-- INPUT follows --
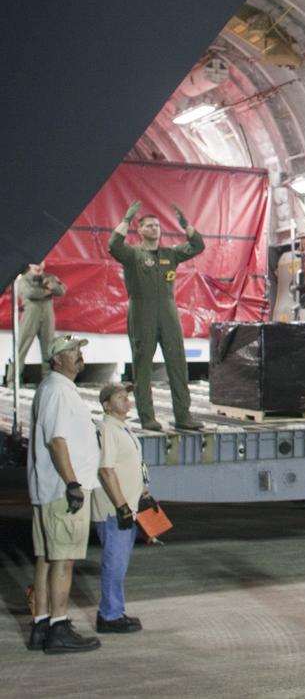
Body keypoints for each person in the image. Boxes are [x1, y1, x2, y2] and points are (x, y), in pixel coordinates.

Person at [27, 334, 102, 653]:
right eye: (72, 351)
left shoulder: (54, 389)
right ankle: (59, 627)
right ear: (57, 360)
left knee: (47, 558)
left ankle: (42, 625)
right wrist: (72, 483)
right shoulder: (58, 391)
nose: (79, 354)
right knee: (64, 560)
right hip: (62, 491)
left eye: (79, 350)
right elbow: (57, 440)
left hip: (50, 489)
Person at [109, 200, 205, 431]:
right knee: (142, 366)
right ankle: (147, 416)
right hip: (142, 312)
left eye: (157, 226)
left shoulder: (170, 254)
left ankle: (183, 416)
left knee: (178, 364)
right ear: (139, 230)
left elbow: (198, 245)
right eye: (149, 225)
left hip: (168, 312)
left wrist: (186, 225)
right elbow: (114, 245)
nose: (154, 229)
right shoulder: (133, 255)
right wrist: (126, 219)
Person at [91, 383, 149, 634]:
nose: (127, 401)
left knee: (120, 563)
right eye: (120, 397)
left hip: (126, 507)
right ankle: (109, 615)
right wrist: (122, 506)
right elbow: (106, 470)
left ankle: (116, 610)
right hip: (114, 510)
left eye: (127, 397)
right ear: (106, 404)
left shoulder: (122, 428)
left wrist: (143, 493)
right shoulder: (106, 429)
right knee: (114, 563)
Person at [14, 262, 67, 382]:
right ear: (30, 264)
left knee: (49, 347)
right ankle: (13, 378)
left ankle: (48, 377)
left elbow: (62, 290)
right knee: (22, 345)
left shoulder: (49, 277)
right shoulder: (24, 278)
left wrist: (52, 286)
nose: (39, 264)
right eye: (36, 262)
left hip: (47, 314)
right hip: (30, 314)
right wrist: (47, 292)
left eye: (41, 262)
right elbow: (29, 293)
-- INPUT concluded --
REQUIRED WORK: Check every line of the data, and copy the ones that contain "wrist".

ANSWER BELOW:
right wrist: (72, 483)
left wrist: (186, 225)
right wrist: (126, 219)
right wrist: (122, 506)
left wrist: (143, 493)
left wrist: (52, 286)
right wrist: (47, 292)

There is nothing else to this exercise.